Thank God nobody told my teen-aged self that I’d one day consider public speaking about my autistic kids to be a fabulous girls’ night out.
Believe it or not, it’s actually been difficult to score these speaking engagements. Special education PTAs and autism organizations are serious business now, and I’ve found a number of them to be booked through 2012 with people far more accomplished than myself as presenters. There is also the issue of some parent-teacher associations being run through their local Board of Education, which generally precludes them from inviting anyone to their meetings who is shamelessly hawking their own products, which at the moment, is moi. I was once denied an invitation to a particular district because a SEPTA president didn’t find me to be “special” (but my Grannies said I was), and although the sentiment didn’t sound very nice, she was actually right. As of today, all I’ve done is written an unpublished manuscript, authored a blog, conducted some fundraising, and done a wee bit of public speaking.
As have about twelve thousand other parents with kids on the spectrum.

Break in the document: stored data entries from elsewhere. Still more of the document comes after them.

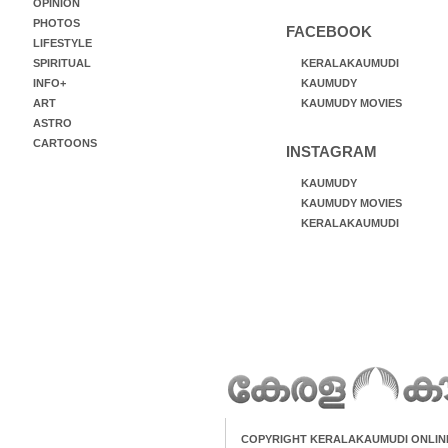
OPINION
PHOTOS
FACEBOOK
LIFESTYLE
SPIRITUAL
KERALAKAUMUDI
INFO+
KAUMUDY
ART
KAUMUDY MOVIES
ASTRO
CARTOONS
INSTAGRAM
KAUMUDY
KAUMUDY MOVIES
KERALAKAUMUDI
COPYRIGHT KERALAKAUMUDI ONLIN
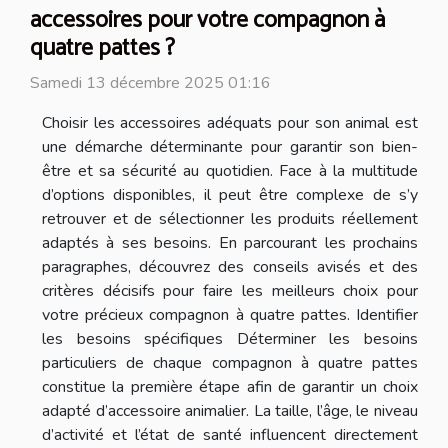
accessoires pour votre compagnon à
quatre pattes ?
Samedi 13 décembre 2025 01:16
Choisir les accessoires adéquats pour son animal est
une démarche déterminante pour garantir son bien-
être et sa sécurité au quotidien. Face à la multitude
d’options disponibles, il peut être complexe de s’y
retrouver et de sélectionner les produits réellement
adaptés à ses besoins. En parcourant les prochains
paragraphes, découvrez des conseils avisés et des
critères décisifs pour faire les meilleurs choix pour
votre précieux compagnon à quatre pattes. Identifier
les besoins spécifiques Déterminer les besoins
particuliers de chaque compagnon à quatre pattes
constitue la première étape afin de garantir un choix
adapté d’accessoire animalier. La taille, l’âge, le niveau
d’activité et l’état de santé influencent directement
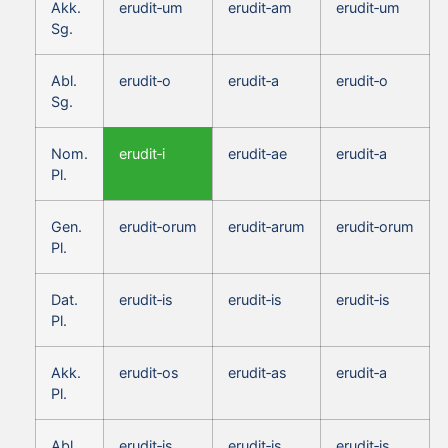
Akk.
erudit‑um
erudit‑am
erudit‑um
Sg.
Abl.
erudit‑o
erudit‑a
erudit‑o
Sg.
Nom.
erudit‑i
erudit‑ae
erudit‑a
Pl.
Gen.
erudit‑orum
erudit‑arum
erudit‑orum
Pl.
Dat.
erudit‑is
erudit‑is
erudit‑is
Pl.
Akk.
erudit‑os
erudit‑as
erudit‑a
Pl.
Abl.
erudit‑is
erudit‑is
erudit‑is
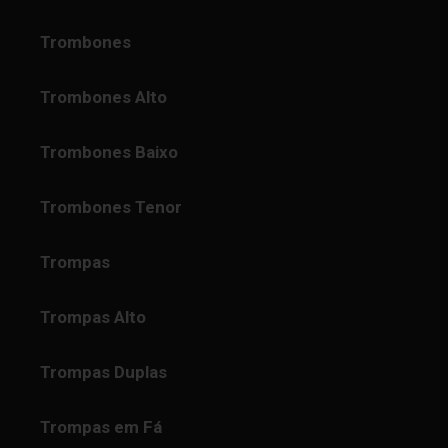
Trombones
Trombones Alto
Trombones Baixo
Trombones Tenor
Trompas
Trompas Alto
Trompas Duplas
Trompas em Fá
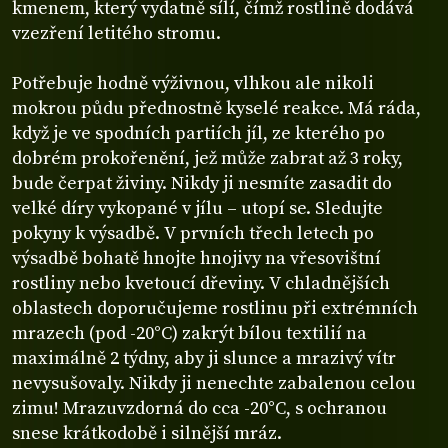
kmenem, který vydatně sílí, čímž rostlině dodává
vzezření letitého stromu.
Potřebuje hodně výživnou, vlhkou ale nikoli
mokrou půdu přednostně kyselé reakce. Má ráda,
když je ve spodních partiích jíl, ze kterého po
dobrém prokořenění, jež může zabrat až 3 roky,
bude čerpat živiny. Nikdy ji nesmíte zasadit do
velké díry vykopané v jílu – utopí se. Sledujte
pokyny k výsadbě. V prvních třech letech po
výsadbě bohatě hnojte hnojivy na vřesovištní
rostliny nebo kvetoucí dřeviny. V chladnějších
oblastech doporučujeme rostlinu při extrémních
mrazech (pod -20°C) zakrýt bílou textilií na
maximálně 2 týdny, aby ji slunce a mrazivý vítr
nevysušovaly. Nikdy ji nenechte zabalenou celou
zimu! Mrazuvzdorná do cca -20°C, s ochranou
snese krátkodobě i silnější mráz.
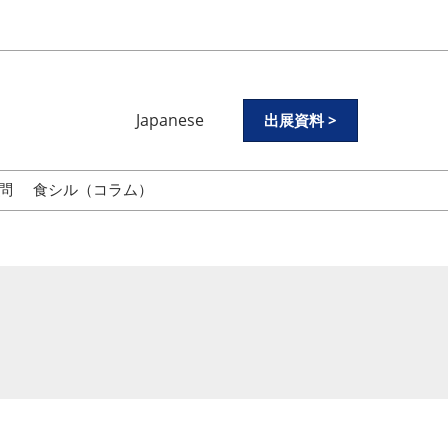
Japanese
出展資料 >
Japanese
English
問
食シル（コラム）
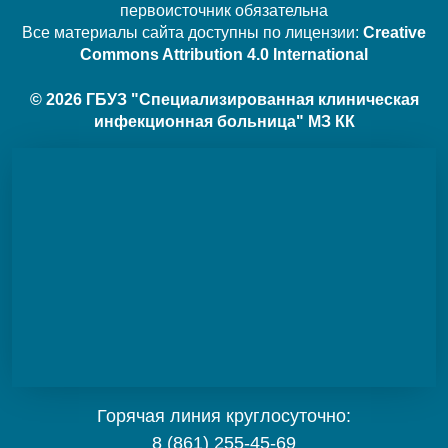
первоисточник обязательна
Все материалы сайта доступны по лицензии:
Creative
Commons Attribution 4.0 International
© 2026 ГБУЗ "Специализированная клиническая
инфекционная больница" МЗ КК
Горячая линия круглосуточно:
8 (861) 255-45-69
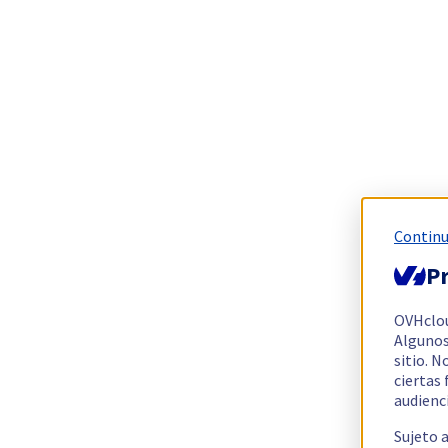
Continu
Pr
OVHclo
Algunos
sitio. N
ciertas
audienc
Sujeto 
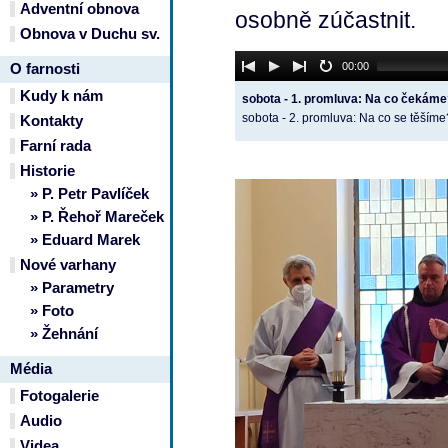
Adventní obnova
osobně zúčastnit.
Obnova v Duchu sv.
Audio
00:00
O farnosti
Player
Kudy k nám
sobota - 1. promluva: Na co čekáme
sobota - 2. promluva: Na co se těšíme
Kontakty
Farní rada
Historie
» P. Petr Pavlíček
» P. Řehoř Mareček
» Eduard Marek
Nové varhany
» Parametry
» Foto
» Žehnání
Média
Fotogalerie
Audio
Videa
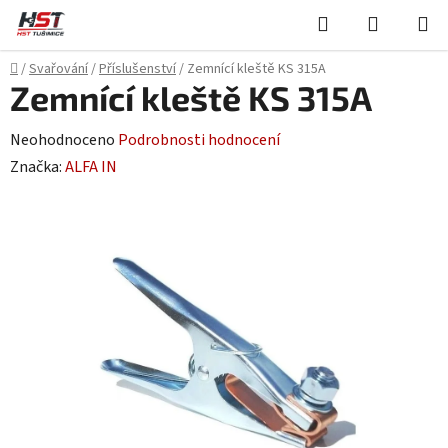
Přejít
Hledat
NÁKUPN
na
KOŠÍK
obsah
Domů
/
Svařování
/
Příslušenství
/
Zemnící kleště KS 315A
Zemnící kleště KS 315A
Průměrné
Neohodnoceno
Podrobnosti hodnocení
hodnocení
Značka:
ALFA IN
produktu
je
0,0
z
5
hvězdiček.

Although I may not be “special”, I am however a girl with some big plans, which I’m not quite ready to reveal to you yet (I know, how will you sleep at night?). The plan involves the public schools, and I’ll be in partnership with my mom, whom I consider to be the Kevin Bacon of special education (hell, if you work in New Jersey and you don’t know Susan Preston, then who the hell are you anyway?). Things are in the works, and I hope to be more forthcoming in the months to come.
I promise, one day I’ll tell.
But for today, as I celebrate my blog’s year anniversary, I’d like to express my deepest gratitude to my husband who encouraged (harassed) me to do this in the first place, as well as extend that gratitude to the blogging community, who have been so receptive and extremely patient with my learning curve. I’d also like to thank everyone who helped me to write and edit my manuscript, and managed to remain friends with me as well. I particularly want to extend a huge thanks to the editors of Exceptional Parent Magazine, who will be kind enough to let an unknown housewife debut her first published article this spring. For this opportunity especially, I am really, really, ridiculously grateful.
Last, and certainly not least, I simply want to say thanks to the schools and PTAs who have invited just another autism mom into their fold, and have subsequently been so warm and welcoming. It has taken years, but I finally feel like my family is in a good place, with both kids productive, healthy, and happy. It’s time for me to give back to the community, and I’m just so appreciative of everyone who is giving me the opportunity to do so.
From the depths of my heart, thank you.